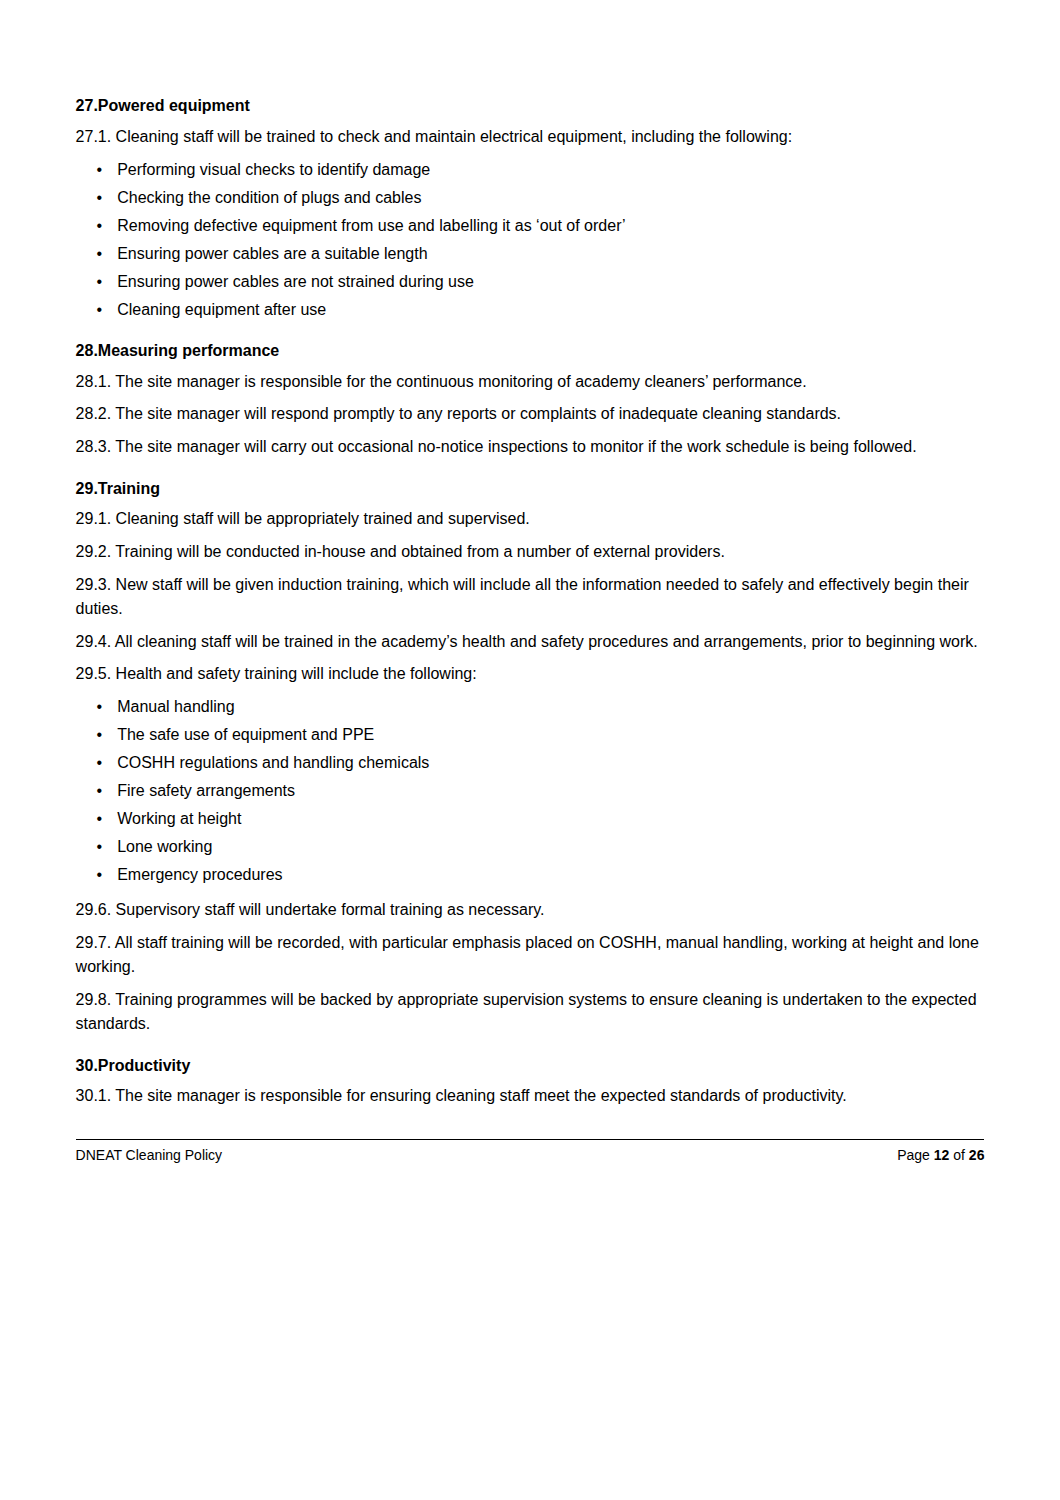27.Powered equipment
27.1. Cleaning staff will be trained to check and maintain electrical equipment, including the following:
Performing visual checks to identify damage
Checking the condition of plugs and cables
Removing defective equipment from use and labelling it as ‘out of order’
Ensuring power cables are a suitable length
Ensuring power cables are not strained during use
Cleaning equipment after use
28.Measuring performance
28.1. The site manager is responsible for the continuous monitoring of academy cleaners’ performance.
28.2. The site manager will respond promptly to any reports or complaints of inadequate cleaning standards.
28.3. The site manager will carry out occasional no-notice inspections to monitor if the work schedule is being followed.
29.Training
29.1. Cleaning staff will be appropriately trained and supervised.
29.2. Training will be conducted in-house and obtained from a number of external providers.
29.3. New staff will be given induction training, which will include all the information needed to safely and effectively begin their duties.
29.4. All cleaning staff will be trained in the academy’s health and safety procedures and arrangements, prior to beginning work.
29.5. Health and safety training will include the following:
Manual handling
The safe use of equipment and PPE
COSHH regulations and handling chemicals
Fire safety arrangements
Working at height
Lone working
Emergency procedures
29.6. Supervisory staff will undertake formal training as necessary.
29.7. All staff training will be recorded, with particular emphasis placed on COSHH, manual handling, working at height and lone working.
29.8. Training programmes will be backed by appropriate supervision systems to ensure cleaning is undertaken to the expected standards.
30.Productivity
30.1. The site manager is responsible for ensuring cleaning staff meet the expected standards of productivity.
DNEAT Cleaning Policy Page 12 of 26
****
> WORK TO BE COMPLETED
Above are the records; copy them exactly without the pictures.

> RESPONSE TO THE EXERCISE
27.Powered equipment
27.1. Cleaning staff will be trained to check and maintain electrical equipment, including the following:
Performing visual checks to identify damage
Checking the condition of plugs and cables
Removing defective equipment from use and labelling it as ‘out of order’
Ensuring power cables are a suitable length
Ensuring power cables are not strained during use
Cleaning equipment after use
28.Measuring performance
28.1. The site manager is responsible for the continuous monitoring of academy cleaners’ performance.
28.2. The site manager will respond promptly to any reports or complaints of inadequate cleaning standards.
28.3. The site manager will carry out occasional no-notice inspections to monitor if the work schedule is being followed.
29.Training
29.1. Cleaning staff will be appropriately trained and supervised.
29.2. Training will be conducted in-house and obtained from a number of external providers.
29.3. New staff will be given induction training, which will include all the information needed to safely and effectively begin their duties.
29.4. All cleaning staff will be trained in the academy’s health and safety procedures and arrangements, prior to beginning work.
29.5. Health and safety training will include the following:
Manual handling
The safe use of equipment and PPE
COSHH regulations and handling chemicals
Fire safety arrangements
Working at height
Lone working
Emergency procedures
29.6. Supervisory staff will undertake formal training as necessary.
29.7. All staff training will be recorded, with particular emphasis placed on COSHH, manual handling, working at height and lone working.
29.8. Training programmes will be backed by appropriate supervision systems to ensure cleaning is undertaken to the expected standards.
30.Productivity
30.1. The site manager is responsible for ensuring cleaning staff meet the expected standards of productivity.
DNEAT Cleaning Policy Page 12 of 26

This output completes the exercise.